- **What to work on**
Copy word for word, please, the lines of the entries below running from the one containing "- OSSの世界で大活躍している方" to the one containing "[^2]: 実際、はてブコメ", both ends included.

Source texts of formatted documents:
<<<<
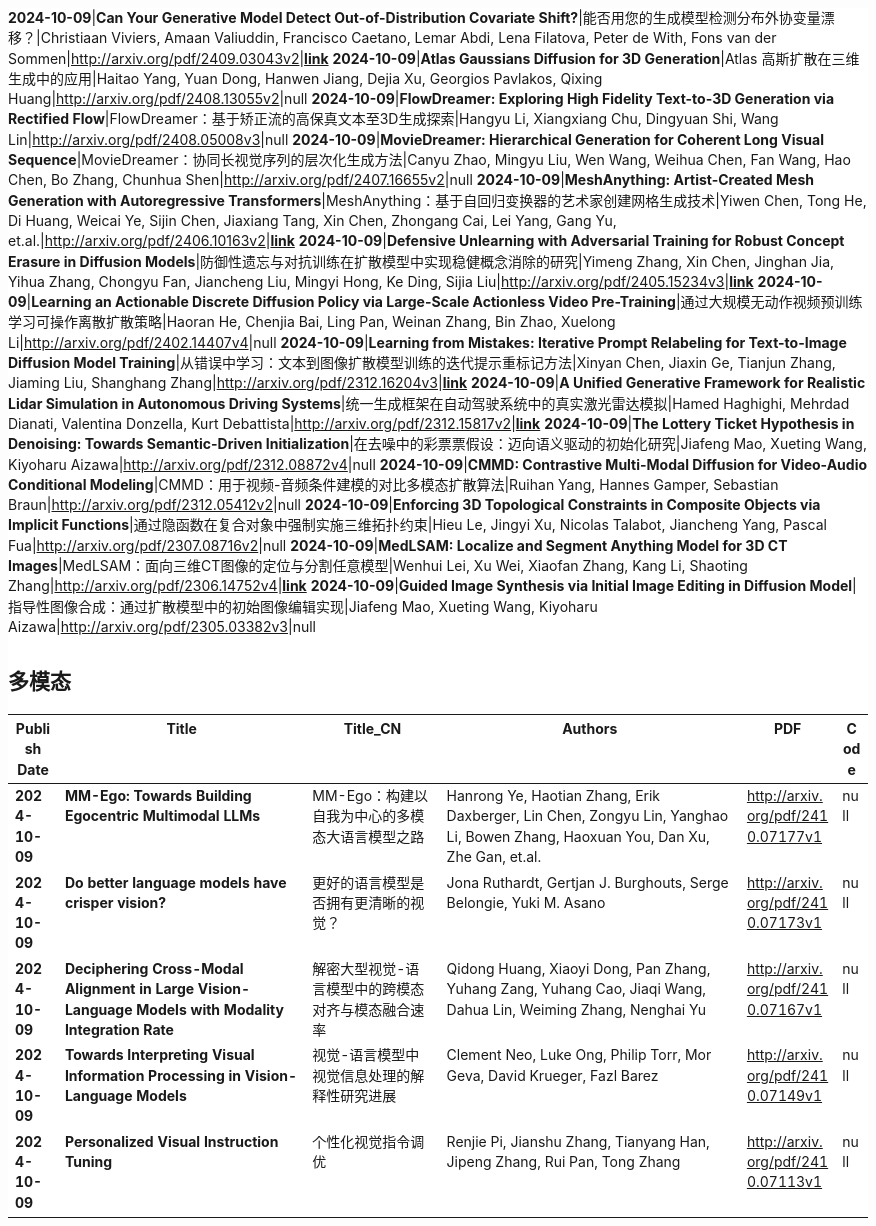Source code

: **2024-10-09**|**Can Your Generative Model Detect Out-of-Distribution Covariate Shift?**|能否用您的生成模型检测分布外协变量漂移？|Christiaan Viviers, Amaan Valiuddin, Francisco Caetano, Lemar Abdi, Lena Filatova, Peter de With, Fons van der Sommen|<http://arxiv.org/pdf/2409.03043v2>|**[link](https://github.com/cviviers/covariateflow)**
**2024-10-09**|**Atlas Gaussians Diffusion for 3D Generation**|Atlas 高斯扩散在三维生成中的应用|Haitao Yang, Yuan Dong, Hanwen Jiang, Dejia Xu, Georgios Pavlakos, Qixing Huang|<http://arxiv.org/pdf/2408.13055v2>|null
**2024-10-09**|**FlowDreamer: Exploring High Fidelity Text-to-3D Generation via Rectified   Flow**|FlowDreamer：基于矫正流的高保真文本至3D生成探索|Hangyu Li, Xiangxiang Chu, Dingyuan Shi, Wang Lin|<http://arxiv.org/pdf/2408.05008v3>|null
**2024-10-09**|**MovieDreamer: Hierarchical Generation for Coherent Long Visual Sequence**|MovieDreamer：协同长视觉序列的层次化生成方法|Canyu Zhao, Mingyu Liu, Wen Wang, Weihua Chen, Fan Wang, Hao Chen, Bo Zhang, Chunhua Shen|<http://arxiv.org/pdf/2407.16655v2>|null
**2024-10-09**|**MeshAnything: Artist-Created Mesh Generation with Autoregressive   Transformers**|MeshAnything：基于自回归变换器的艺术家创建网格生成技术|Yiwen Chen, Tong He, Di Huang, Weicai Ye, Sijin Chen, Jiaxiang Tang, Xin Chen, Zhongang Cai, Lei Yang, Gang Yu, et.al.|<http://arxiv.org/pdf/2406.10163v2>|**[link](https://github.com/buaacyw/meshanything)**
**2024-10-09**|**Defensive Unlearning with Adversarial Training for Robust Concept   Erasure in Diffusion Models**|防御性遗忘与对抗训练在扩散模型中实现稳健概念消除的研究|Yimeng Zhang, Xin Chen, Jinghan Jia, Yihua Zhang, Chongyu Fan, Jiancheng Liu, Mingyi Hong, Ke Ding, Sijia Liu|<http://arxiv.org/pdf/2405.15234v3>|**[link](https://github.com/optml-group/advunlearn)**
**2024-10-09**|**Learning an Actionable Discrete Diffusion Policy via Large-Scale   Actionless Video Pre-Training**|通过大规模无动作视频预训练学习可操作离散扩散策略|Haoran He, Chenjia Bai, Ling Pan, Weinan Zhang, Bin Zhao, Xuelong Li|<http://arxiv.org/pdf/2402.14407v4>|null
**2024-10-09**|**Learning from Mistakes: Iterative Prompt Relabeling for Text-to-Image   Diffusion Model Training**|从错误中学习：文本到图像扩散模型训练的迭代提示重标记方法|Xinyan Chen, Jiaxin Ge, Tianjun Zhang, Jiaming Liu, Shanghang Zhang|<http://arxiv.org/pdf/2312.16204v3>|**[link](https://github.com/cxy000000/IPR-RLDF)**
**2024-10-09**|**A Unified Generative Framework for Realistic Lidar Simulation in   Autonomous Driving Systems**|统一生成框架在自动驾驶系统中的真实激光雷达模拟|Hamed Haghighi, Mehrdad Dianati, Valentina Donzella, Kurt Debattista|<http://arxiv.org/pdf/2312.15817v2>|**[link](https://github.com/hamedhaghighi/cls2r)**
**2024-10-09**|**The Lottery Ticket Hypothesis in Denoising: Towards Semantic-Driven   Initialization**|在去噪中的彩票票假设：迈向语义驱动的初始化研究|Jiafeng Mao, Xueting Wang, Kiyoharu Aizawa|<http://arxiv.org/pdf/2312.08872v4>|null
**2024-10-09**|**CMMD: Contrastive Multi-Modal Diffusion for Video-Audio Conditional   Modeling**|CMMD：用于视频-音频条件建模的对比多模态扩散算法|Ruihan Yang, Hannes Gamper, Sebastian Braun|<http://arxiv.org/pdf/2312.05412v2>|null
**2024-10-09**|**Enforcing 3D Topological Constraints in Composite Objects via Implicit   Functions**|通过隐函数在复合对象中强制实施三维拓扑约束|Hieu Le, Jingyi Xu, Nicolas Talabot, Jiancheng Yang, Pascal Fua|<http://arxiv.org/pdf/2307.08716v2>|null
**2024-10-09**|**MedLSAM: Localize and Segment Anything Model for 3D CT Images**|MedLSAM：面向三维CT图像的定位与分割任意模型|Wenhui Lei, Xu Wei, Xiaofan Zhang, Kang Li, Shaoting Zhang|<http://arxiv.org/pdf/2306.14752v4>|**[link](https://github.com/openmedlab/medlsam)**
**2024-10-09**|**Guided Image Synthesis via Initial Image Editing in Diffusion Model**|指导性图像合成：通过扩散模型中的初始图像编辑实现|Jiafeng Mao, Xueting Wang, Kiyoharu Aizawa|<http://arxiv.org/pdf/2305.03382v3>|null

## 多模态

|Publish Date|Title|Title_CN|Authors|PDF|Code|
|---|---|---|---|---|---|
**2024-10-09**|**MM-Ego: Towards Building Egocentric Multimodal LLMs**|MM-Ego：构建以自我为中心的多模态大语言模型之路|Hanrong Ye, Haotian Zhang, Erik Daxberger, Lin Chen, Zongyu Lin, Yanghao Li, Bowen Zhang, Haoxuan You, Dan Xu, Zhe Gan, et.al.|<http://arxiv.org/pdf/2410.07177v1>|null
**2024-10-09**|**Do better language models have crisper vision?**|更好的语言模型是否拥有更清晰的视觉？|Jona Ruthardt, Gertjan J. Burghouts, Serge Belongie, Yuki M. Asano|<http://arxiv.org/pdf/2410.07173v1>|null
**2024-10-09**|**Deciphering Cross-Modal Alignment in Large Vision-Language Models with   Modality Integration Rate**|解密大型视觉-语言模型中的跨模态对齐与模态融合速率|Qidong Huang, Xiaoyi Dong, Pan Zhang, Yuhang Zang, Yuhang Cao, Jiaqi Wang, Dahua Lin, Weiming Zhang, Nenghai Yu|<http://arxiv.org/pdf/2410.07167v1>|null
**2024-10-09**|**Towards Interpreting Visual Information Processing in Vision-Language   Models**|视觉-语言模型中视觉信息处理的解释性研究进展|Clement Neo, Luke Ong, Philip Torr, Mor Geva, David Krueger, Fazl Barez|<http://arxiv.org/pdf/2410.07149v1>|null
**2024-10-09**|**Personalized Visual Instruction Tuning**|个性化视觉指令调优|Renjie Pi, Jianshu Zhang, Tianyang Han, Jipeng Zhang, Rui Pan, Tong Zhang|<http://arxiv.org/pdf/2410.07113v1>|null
>>>>
<<<<
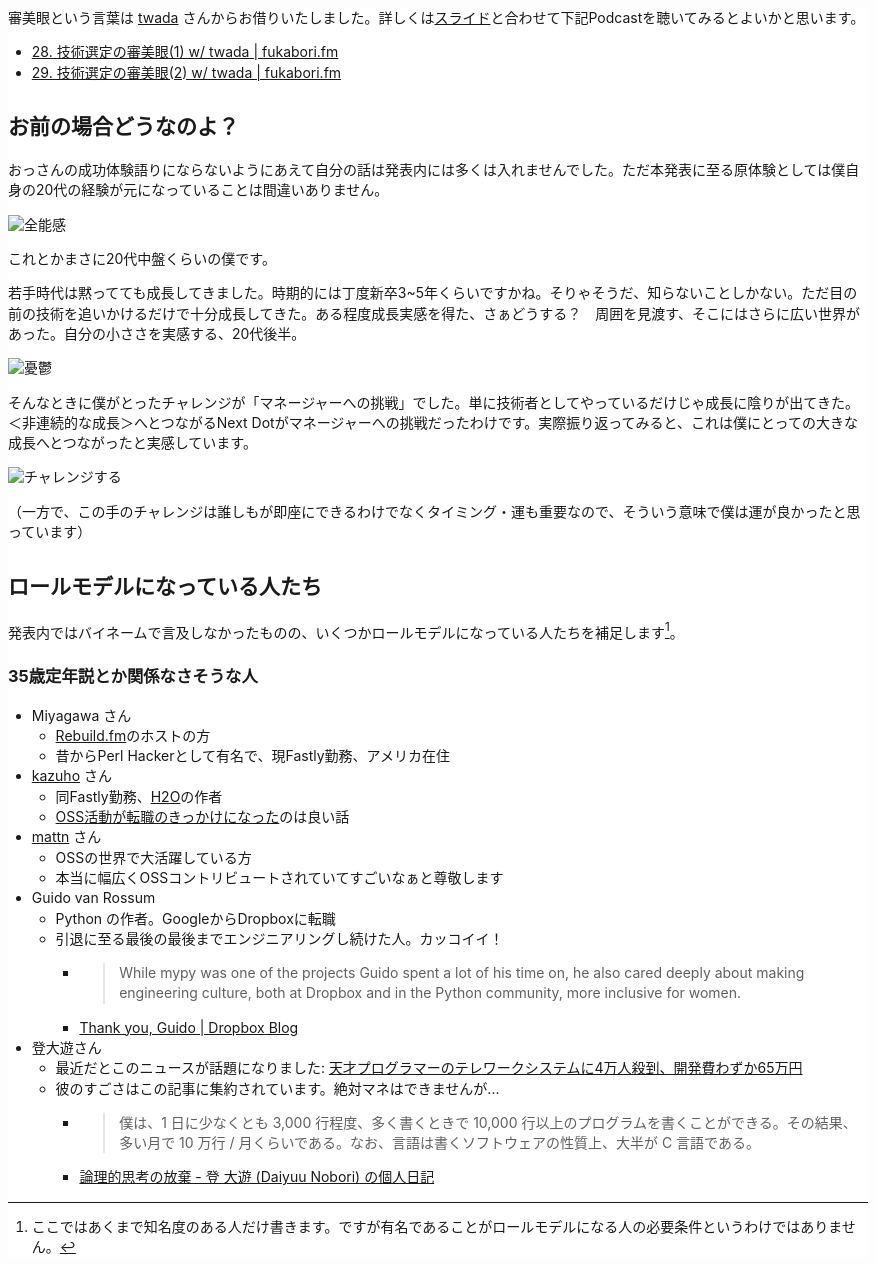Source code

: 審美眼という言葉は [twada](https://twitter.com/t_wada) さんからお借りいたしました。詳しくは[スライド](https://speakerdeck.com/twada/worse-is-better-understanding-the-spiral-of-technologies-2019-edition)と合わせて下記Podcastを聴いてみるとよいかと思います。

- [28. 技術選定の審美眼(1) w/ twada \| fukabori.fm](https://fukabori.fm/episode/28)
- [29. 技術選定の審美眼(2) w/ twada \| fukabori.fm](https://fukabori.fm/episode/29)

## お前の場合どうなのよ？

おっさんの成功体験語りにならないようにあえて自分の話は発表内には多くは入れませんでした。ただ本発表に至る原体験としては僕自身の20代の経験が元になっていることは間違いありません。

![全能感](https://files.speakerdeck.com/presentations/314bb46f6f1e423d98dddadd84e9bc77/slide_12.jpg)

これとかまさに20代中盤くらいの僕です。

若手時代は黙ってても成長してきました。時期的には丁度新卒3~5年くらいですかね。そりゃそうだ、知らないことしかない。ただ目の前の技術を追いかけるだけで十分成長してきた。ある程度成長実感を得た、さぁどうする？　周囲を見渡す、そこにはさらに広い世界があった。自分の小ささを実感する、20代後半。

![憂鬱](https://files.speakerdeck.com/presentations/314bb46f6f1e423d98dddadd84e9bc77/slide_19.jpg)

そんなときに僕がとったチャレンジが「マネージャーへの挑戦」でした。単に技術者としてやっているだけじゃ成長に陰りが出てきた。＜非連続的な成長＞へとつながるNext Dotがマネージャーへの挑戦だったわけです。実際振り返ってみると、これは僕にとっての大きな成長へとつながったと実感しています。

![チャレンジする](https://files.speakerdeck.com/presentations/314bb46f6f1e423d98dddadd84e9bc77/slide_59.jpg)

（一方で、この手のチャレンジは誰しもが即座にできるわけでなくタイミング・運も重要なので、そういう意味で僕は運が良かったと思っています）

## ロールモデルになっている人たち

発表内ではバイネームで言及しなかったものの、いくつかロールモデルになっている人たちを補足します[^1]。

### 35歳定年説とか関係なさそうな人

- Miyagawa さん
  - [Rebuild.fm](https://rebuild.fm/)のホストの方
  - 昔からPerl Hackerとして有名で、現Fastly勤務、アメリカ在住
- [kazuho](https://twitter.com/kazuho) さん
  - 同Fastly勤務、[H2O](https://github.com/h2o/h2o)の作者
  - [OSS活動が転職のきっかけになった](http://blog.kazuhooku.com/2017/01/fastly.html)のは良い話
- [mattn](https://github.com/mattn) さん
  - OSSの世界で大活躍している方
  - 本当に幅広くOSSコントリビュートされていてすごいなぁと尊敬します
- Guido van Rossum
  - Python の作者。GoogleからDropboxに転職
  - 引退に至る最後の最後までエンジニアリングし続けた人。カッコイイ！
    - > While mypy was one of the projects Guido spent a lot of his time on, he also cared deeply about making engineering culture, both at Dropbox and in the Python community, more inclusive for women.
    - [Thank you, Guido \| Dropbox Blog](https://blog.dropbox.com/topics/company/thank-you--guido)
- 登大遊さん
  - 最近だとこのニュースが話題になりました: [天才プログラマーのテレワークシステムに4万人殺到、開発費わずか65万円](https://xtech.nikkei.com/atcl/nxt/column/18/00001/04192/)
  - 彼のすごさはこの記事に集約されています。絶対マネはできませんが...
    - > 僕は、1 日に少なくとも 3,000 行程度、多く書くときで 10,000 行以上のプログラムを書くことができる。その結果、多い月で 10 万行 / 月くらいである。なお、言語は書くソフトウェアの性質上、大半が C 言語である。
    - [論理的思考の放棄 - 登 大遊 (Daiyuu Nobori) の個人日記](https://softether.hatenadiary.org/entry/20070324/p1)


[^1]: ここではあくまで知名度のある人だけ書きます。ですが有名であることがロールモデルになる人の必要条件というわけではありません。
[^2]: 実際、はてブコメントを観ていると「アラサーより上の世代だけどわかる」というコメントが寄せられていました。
>>>>
- **Exercise solution**
  - OSSの世界で大活躍している方
  - 本当に幅広くOSSコントリビュートされていてすごいなぁと尊敬します
- Guido van Rossum
  - Python の作者。GoogleからDropboxに転職
  - 引退に至る最後の最後までエンジニアリングし続けた人。カッコイイ！
    - > While mypy was one of the projects Guido spent a lot of his time on, he also cared deeply about making engineering culture, both at Dropbox and in the Python community, more inclusive for women.
    - [Thank you, Guido \| Dropbox Blog](https://blog.dropbox.com/topics/company/thank-you--guido)
- 登大遊さん
  - 最近だとこのニュースが話題になりました: [天才プログラマーのテレワークシステムに4万人殺到、開発費わずか65万円](https://xtech.nikkei.com/atcl/nxt/column/18/00001/04192/)
  - 彼のすごさはこの記事に集約されています。絶対マネはできませんが...
    - > 僕は、1 日に少なくとも 3,000 行程度、多く書くときで 10,000 行以上のプログラムを書くことができる。その結果、多い月で 10 万行 / 月くらいである。なお、言語は書くソフトウェアの性質上、大半が C 言語である。
    - [論理的思考の放棄 - 登 大遊 (Daiyuu Nobori) の個人日記](https://softether.hatenadiary.org/entry/20070324/p1)


[^1]: ここではあくまで知名度のある人だけ書きます。ですが有名であることがロールモデルになる人の必要条件というわけではありません。
[^2]: 実際、はてブコメントを観ていると「アラサーより上の世代だけどわかる」というコメントが寄せられていました。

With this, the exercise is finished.